[Stored data]
Start of Block

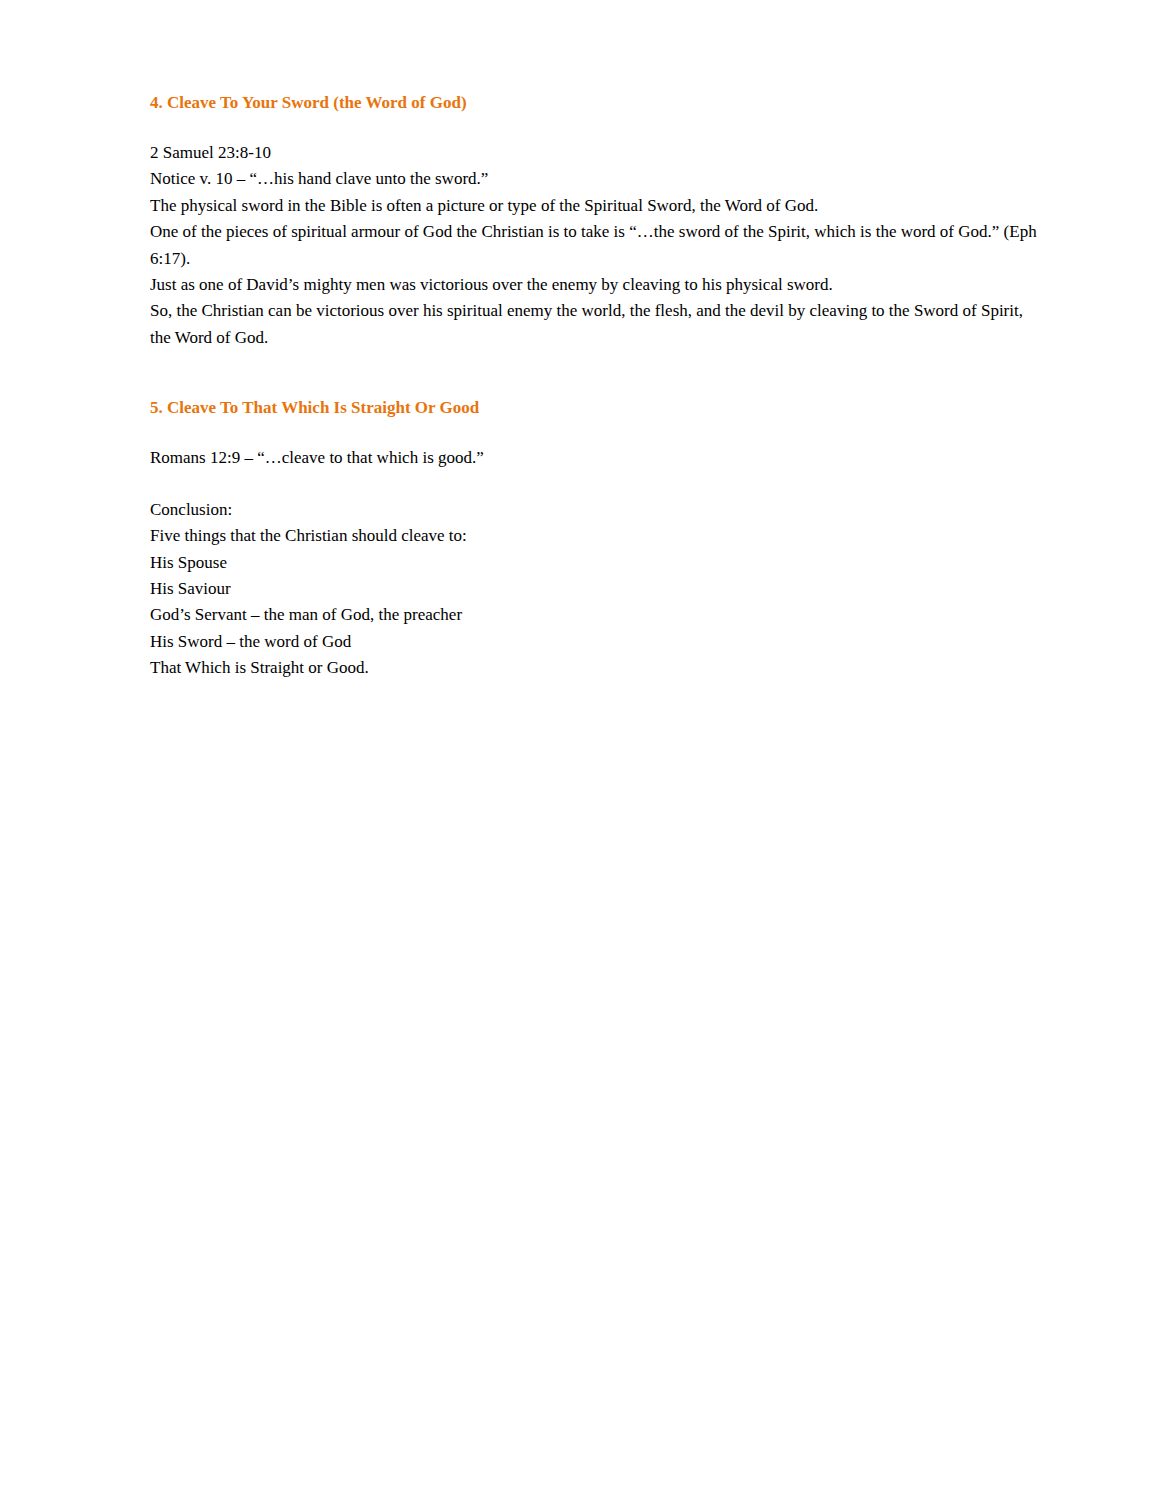4. Cleave To Your Sword (the Word of God)
2 Samuel 23:8-10
Notice v. 10 – “…his hand clave unto the sword.”
The physical sword in the Bible is often a picture or type of the Spiritual Sword, the Word of God.
One of the pieces of spiritual armour of God the Christian is to take is “…the sword of the Spirit, which is the word of God.” (Eph 6:17).
Just as one of David’s mighty men was victorious over the enemy by cleaving to his physical sword.
So, the Christian can be victorious over his spiritual enemy the world, the flesh, and the devil by cleaving to the Sword of Spirit, the Word of God.
5. Cleave To That Which Is Straight Or Good
Romans 12:9 – “…cleave to that which is good.”
Conclusion:
Five things that the Christian should cleave to:
His Spouse
His Saviour
God’s Servant – the man of God, the preacher
His Sword – the word of God
That Which is Straight or Good.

End of Block

» Task directions
Please give back every line above exactly as it stands, without pictures.

» Expected output
4. Cleave To Your Sword (the Word of God)
2 Samuel 23:8-10
Notice v. 10 – “…his hand clave unto the sword.”
The physical sword in the Bible is often a picture or type of the Spiritual Sword, the Word of God.
One of the pieces of spiritual armour of God the Christian is to take is “…the sword of the Spirit, which is the word of God.” (Eph 6:17).
Just as one of David’s mighty men was victorious over the enemy by cleaving to his physical sword.
So, the Christian can be victorious over his spiritual enemy the world, the flesh, and the devil by cleaving to the Sword of Spirit, the Word of God.
5. Cleave To That Which Is Straight Or Good
Romans 12:9 – “…cleave to that which is good.”
Conclusion:
Five things that the Christian should cleave to:
His Spouse
His Saviour
God’s Servant – the man of God, the preacher
His Sword – the word of God
That Which is Straight or Good.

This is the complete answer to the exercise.